Bjork you are not. Just thought I'd let you know.

Cheers, Jessica

January 9, 2008

Fug or Fab: Lucy Liu

First of all, can we discuss how TERRIBLE Cashmere Mafia is? It's like a high school film class project written by a trust fund kid who's decided to replicate Sex and the City, but with more slapstick and less heart. So the production values are great, but it's chock-full of groaners like, "she's wishing him BONE voyage," re: a character who's having pre-business trip sex with her husband. Also, everyone has seemingly been instructed to purr her lines, except for poor Bonnie Somerville, who has already knocked heads (literally) with the object of her affection and for some reason occasionally speaks with a Tough New York accent. I guarantee you her character will, at some point, find herself locked out of her hotel room naked.  It's worse than The Starter Wife. By a lot. I'm just saying.

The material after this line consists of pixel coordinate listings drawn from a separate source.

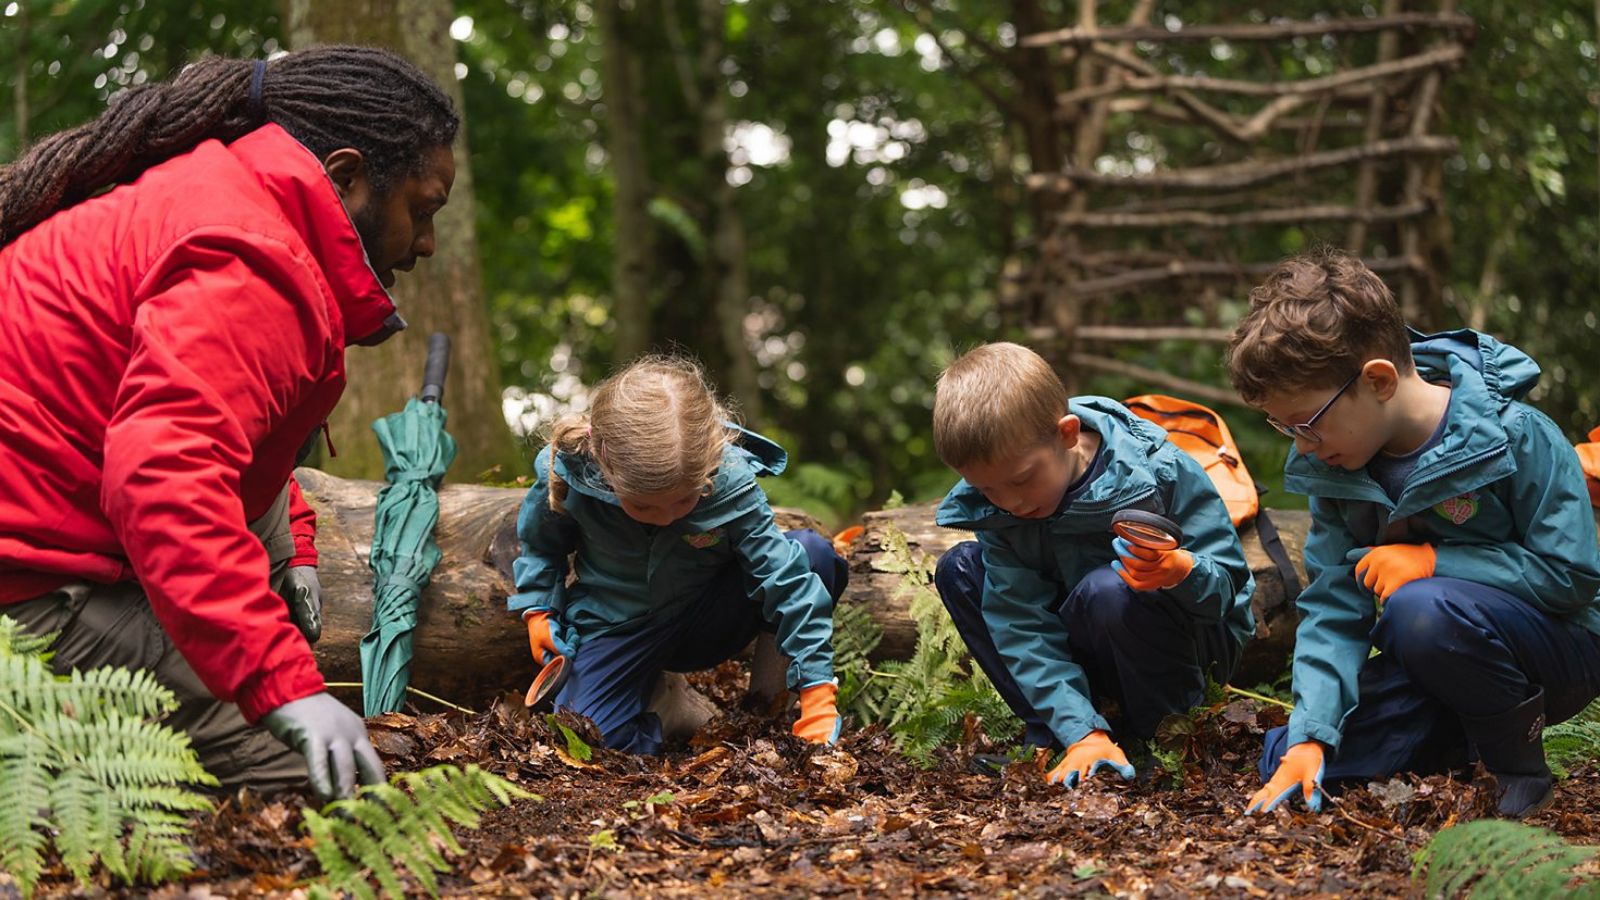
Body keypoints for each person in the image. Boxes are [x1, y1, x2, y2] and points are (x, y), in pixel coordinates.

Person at [0, 46, 461, 803]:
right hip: (29, 581)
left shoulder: (231, 196)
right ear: (345, 179)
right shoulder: (256, 260)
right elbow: (163, 471)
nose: (425, 243)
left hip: (51, 534)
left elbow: (230, 437)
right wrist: (281, 686)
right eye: (423, 209)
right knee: (326, 791)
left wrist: (296, 552)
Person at [1228, 249, 1600, 818]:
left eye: (1306, 423)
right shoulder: (1338, 467)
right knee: (1297, 755)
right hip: (1443, 653)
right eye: (1283, 427)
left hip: (1560, 647)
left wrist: (1434, 563)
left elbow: (1570, 577)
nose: (1301, 444)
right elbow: (1333, 603)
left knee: (1419, 608)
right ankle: (1459, 739)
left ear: (1377, 380)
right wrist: (1310, 733)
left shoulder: (1519, 437)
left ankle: (1518, 771)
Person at [931, 342, 1255, 787]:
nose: (1009, 502)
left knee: (1108, 588)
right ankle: (1065, 736)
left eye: (1022, 479)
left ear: (1067, 434)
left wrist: (1181, 571)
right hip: (1090, 639)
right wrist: (1080, 730)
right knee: (960, 569)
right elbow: (1020, 623)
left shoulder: (1159, 470)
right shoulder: (1003, 511)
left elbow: (1229, 592)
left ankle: (1161, 740)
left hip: (1187, 646)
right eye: (986, 489)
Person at [510, 356, 848, 754]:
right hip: (617, 623)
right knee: (589, 738)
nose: (668, 517)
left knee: (811, 555)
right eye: (645, 507)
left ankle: (768, 711)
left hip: (707, 614)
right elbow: (541, 545)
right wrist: (539, 610)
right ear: (604, 461)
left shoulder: (728, 480)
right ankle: (666, 705)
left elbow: (786, 582)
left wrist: (818, 692)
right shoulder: (569, 471)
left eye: (685, 501)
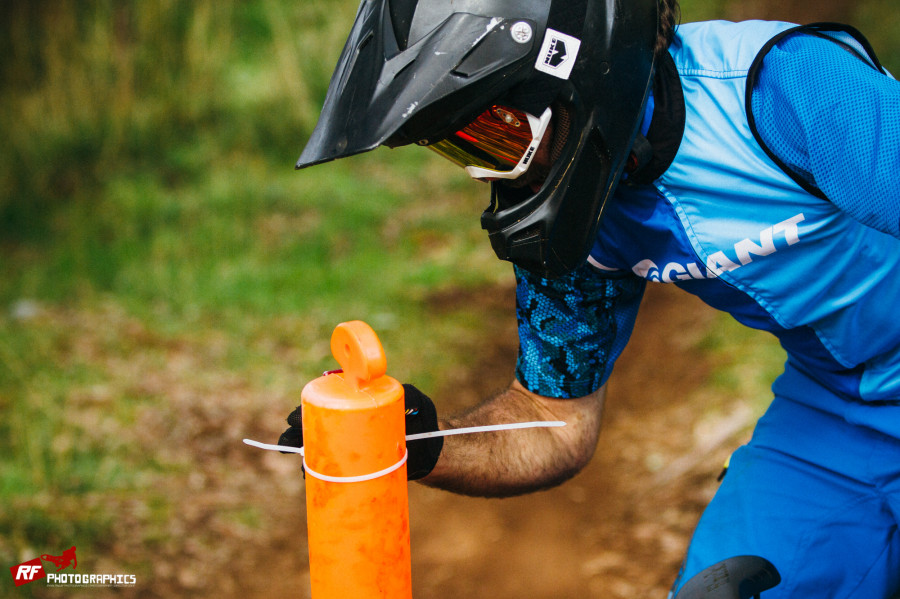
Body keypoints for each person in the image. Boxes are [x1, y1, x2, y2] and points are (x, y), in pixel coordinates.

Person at [279, 0, 900, 596]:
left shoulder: (783, 89)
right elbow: (554, 425)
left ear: (574, 74)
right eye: (464, 150)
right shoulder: (586, 215)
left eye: (495, 135)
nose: (487, 174)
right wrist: (417, 443)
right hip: (839, 405)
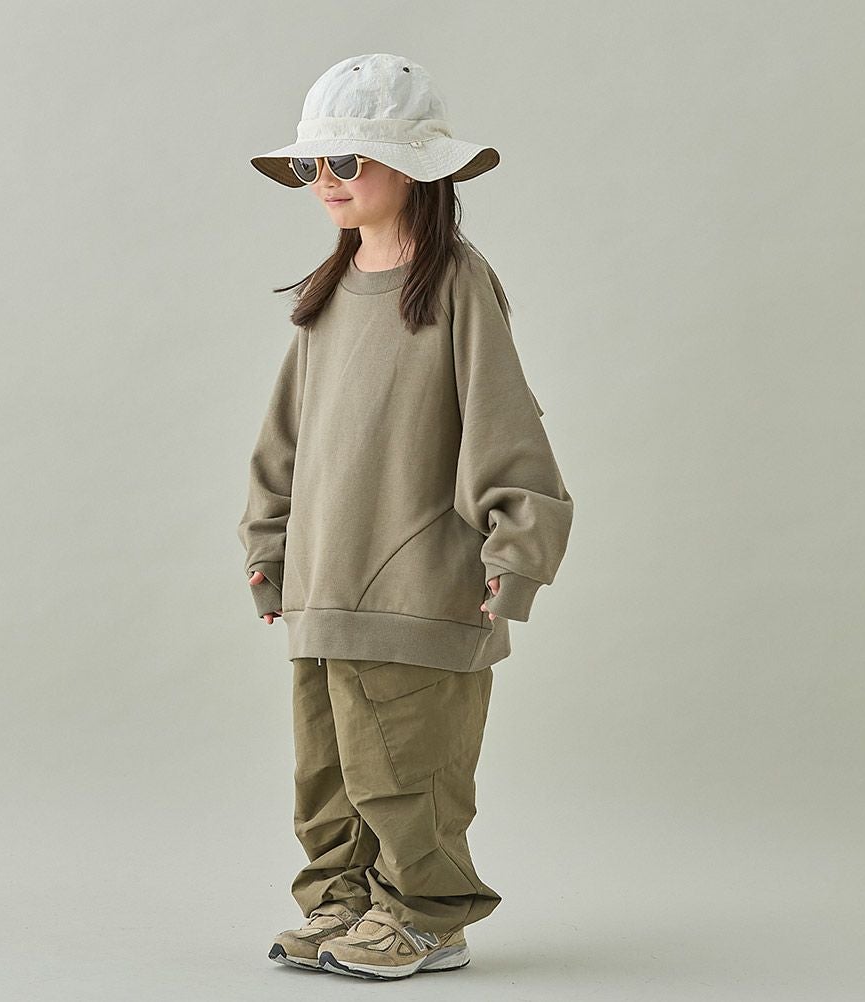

But, Lucy Liu's hair is really cute in it -- even if she does dress like someone who spent all her grad school years watching Sex and the City and trying to make her friends refer to her inappropriate boyfriend as Mr Big (Pat Field strikes again) -- and I like her, so it's nice to see her making the rounds again. Or is it?


[Photo: Splash News]

Is this fun (the gloves! the color!) or just plain old crazy (the twenty minutes you'd spend standing in your undies, staring at it and trying to figure out how exactly to put it on without accidentally getting your head woven through the bodice)?

August 30, 2007

Fugmere Mafia

So, we don't fug people in costume TOO often, primarily because, you know, they're IN COSTUME. And so I would like, first and foremost, to point out that Lucy Liu is not personally to be blamed for the fact that her character in Cashmere Mafia apparently dresses like Carrie Bradshaw if she were forced to lead a Girl Scout troop camping trip ("I got to wondering," she'd say. "Is bird watching all that different from boy watching? Are these little campers learning skills that will eventually serve them well in pitching tents of a different kind? And in an apartment across town, Miranda was doing something humiliating."). 


[Photo: Splash News]

And while I hold out hope that this costume is from, say, a dream sequence, that hope is small and sad indeed. For do you see the bright pink head bobbing behind La Liu? It is attached to the body of Pat "I Dressed Carrie Bradshaw in Those Hotpants, and You LOVED IT" Field, who is indeed doing the clothes for this show. On one hand, this news is horrifying. If knee socks and sandals become the giant flower pin of 2008, we will be more than alarmed. On the other hand, would Sex and the City have been nearly as fun if the outfits hadn't ranged from Amazing to Amazingly Terrible often in the course of one conversation? Probably not. So consider my judgment officially withheld.

Except on this outfit. This outfit is terrible.